The New Zealand Institute of Economic Research (NZIER) is releasing the September Quarterly Predictions – a regular set
of forecasts and commentary on the New Zealand economy.
The detail is in the backgrounder on the next page, but in summary:
A combination of weak confidence and slowing consumer demand will see economic growth slow to 2.7% in 2000/01. Despite
this “flat patch”, the economy will experience a substantial rebound in 2001, as a strong export performance combines
with recovering confidence and a catch-up in deferred employment and investment. Growth rises to 3.9% in 2001/02.
Risks are still on the downside. Weak business confidence, vulnerable household balance sheets, rising inflation and
the persistent current account deficit could all undermine growth over the next few years. The current account deficit
presents the most overarching risk, with the potential to induce a sharper contraction in domestic activity if it
continues to put downward pressure on the exchange rate and upward pressure on interest rates.
“Flat patch” to dominate 2000
Developments in the last three months have been broadly in line with our June quarter forecasts. Most indicators point
to a softening in growth since the start of the year, with March GDP figures showing key components such as private
consumption, business investment and exports all slightly weaker than anticipated. Other activity indicators for the
June and September quarters suggest domestic demand has remained subdued despite a continued pick up in export growth.
Our forecasts have remained much the same as last quarter. The slump in confidence will continue to dampen activity in
the short term. Businesses will tend to postpone new employment and investment initiatives and households will cut back
on new spending in response to slower employment growth and their already precarious balance sheet positions. These
developments will be offset to some extent by a stronger external performance – export growth will continue to gather
momentum as import demand weakens. However, overall GDP growth will slow from 4.8% in 1999/2000 to 2.7% in 2000/01.
Annual average percent change
Source: Statistics New Zealand, NZIER forecasts
Despite the “flat patch” this year, the economy will experience a substantial rebound in 2001. The current upswing in
export growth will continue for some time yet. World demand is in a growth phase at the moment and will remain strong
over the next five years. Exports will also benefit in the short term from a very low exchange rate and the ongoing
expansion of agricultural production.
The flow on effects of this positive export situation will filter through into the broader economy over the next two
years. At the same time, some of the concerns surrounding government policy changes should ease, lifting confidence out
of its current slump. This will act as an important catalyst for growth, lifting employment, investment and eventually
consumption spending. Overall, the rebound will see growth rise to 3.9% in 2001/02.
From 2001 on the economy will move into a more conventional cycle. Export growth will slow as the upswing in
agricultural production ends and the exchange rate goes through a moderate appreciation.

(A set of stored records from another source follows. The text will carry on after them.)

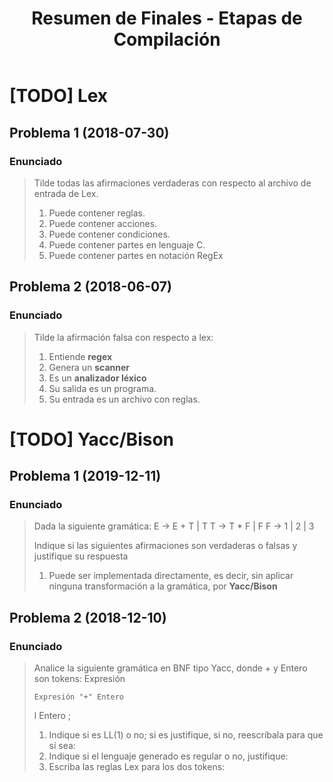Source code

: #+TITLE: Resumen de Finales - Etapas de Compilación
* [TODO] Lex
** Problema 1 (2018-07-30)
*** Enunciado
   #+BEGIN_QUOTE
   Tilde todas las afirmaciones verdaderas con respecto al archivo de entrada de Lex.
   1) Puede contener reglas.
   2) Puede contener acciones.
   3) Puede contener condiciones.
   4) Puede contener partes en lenguaje C.
   5) Puede contener partes en notación RegEx
   #+END_QUOTE
** Problema 2 (2018-06-07)
*** Enunciado
   #+BEGIN_QUOTE
   Tilde la afirmación falsa con respecto a lex:
   1) Entiende *regex*
   2) Genera un *scanner*
   3) Es un *analizador léxico*
   4) Su salida es un programa.
   5) Su entrada es un archivo con reglas.
   #+END_QUOTE
* [TODO] Yacc/Bison
** Problema 1 (2019-12-11)
*** Enunciado
   #+BEGIN_QUOTE
   Dada la siguiente gramática:
   E → E + T | T
   T → T * F | F
   F → 1 | 2 | 3
   
   Indique si las siguientes afirmaciones son verdaderas o falsas y justifique su respuesta   
   1. Puede ser implementada directamente, es decir, sin aplicar ninguna transformación a la gramática, por *Yacc/Bison*
   #+END_QUOTE
** Problema 2 (2018-12-10)
*** Enunciado
   #+BEGIN_QUOTE
   Analice la siguiente gramática en BNF tipo Yacc, donde + y Entero son tokens:
   Expresión
   : Expresión "+" Entero
   l Entero
   ;
   
   1. Indique si es LL(1) o no; si es justifique, si no, reescríbala para que sí sea:
   2. Indique si el lenguaje generado es regular o no, justifique:
   3. Escriba las reglas Lex para los dos tokens:
   #+END_QUOTE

The slowdown will be
accompanied by weaker growth in investment spending. Although consumers will maintain reasonably steady spending growth,
this will be offset by stronger import growth. Economic growth will slow to 2.8% in 2002/03.
The risks are still heavily stacked on the downside. A sustained period of business pessimism, if it occurred, could see
firms remaining reluctant to increase employment and investment, with obvious negative consequences for domestic demand.
Likewise, the weakness of household’s financial positions could easily undermine growth. High debt levels, weak asset
growth and a persistently low savings rate have put households in a delicate financial position. A general switch
towards “belt-tightening” could see consumption spending slow more dramatically in the short term.
Inflation is another key downside risk. Rising oil prices and the lower dollar will generate substantial upward price
pressures over the next year. Despite indicating that it will “look through” any short term burst of inflation, the
Reserve Bank may find itself battling against stronger generalised inflation over the medium term. In particular, the
new Employment Relations Act – due to come into place in October – has the potential to further fuel inflation through
stronger wage pressures. Attempts to rein in any resulting inflation will tend to result in higher interest rates and
slower domestic demand.
However, the most pervasive and systemic risk still concerns New Zealand’s persistent current account deficit. Both
directly and indirectly, the deficit affects the exchange rate, interest rates, inflation, consumption, investment and
confidence. It now stands at 8.2% of GDP and has still not shown any convincing signs of turning around, despite recent
falls in the exchange rate. Although the lower New Zealand dollar has boosted our external income it’s had little impact
on our expenditure.
An improved export performance is essential for growth in the broader economy and rescuing the current account balance.
However, an improved savings performance is the key over the medium term. Only by lifting national savings can we
prevent current account problems from recurring and put growth on a sounder footing.
Yet savings behaviour is notoriously difficult to change. Particular attention needs to be given to ensuring that any
policy changes aimed at increasing savings do not simply result in one form of saving being substituted for another.